Copy the entries below word for word, from the start of the entries up to and including the line that contains "Which category has the highest".

(Entries drawn from a dataset)
----------------
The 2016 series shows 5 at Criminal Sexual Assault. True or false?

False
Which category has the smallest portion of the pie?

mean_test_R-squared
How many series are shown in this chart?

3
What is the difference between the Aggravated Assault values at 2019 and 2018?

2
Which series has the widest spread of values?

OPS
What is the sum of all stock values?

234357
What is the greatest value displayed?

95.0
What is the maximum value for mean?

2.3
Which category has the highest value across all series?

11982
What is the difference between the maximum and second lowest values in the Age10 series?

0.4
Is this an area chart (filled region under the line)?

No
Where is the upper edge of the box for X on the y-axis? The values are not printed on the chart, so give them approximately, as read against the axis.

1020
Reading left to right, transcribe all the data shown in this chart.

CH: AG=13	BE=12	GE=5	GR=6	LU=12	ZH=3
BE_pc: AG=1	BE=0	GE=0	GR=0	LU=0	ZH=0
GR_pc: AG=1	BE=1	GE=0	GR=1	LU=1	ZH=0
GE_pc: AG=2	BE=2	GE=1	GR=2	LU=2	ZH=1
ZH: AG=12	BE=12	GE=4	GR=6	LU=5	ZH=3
----------------
Solved problem »
The 2016 series shows 5 at Criminal Sexual Assault. True or false?

False
Which category has the smallest portion of the pie?

mean_test_R-squared
How many series are shown in this chart?

3
What is the difference between the Aggravated Assault values at 2019 and 2018?

2
Which series has the widest spread of values?

OPS
What is the sum of all stock values?

234357
What is the greatest value displayed?

95.0
What is the maximum value for mean?

2.3
Which category has the highest value across all series?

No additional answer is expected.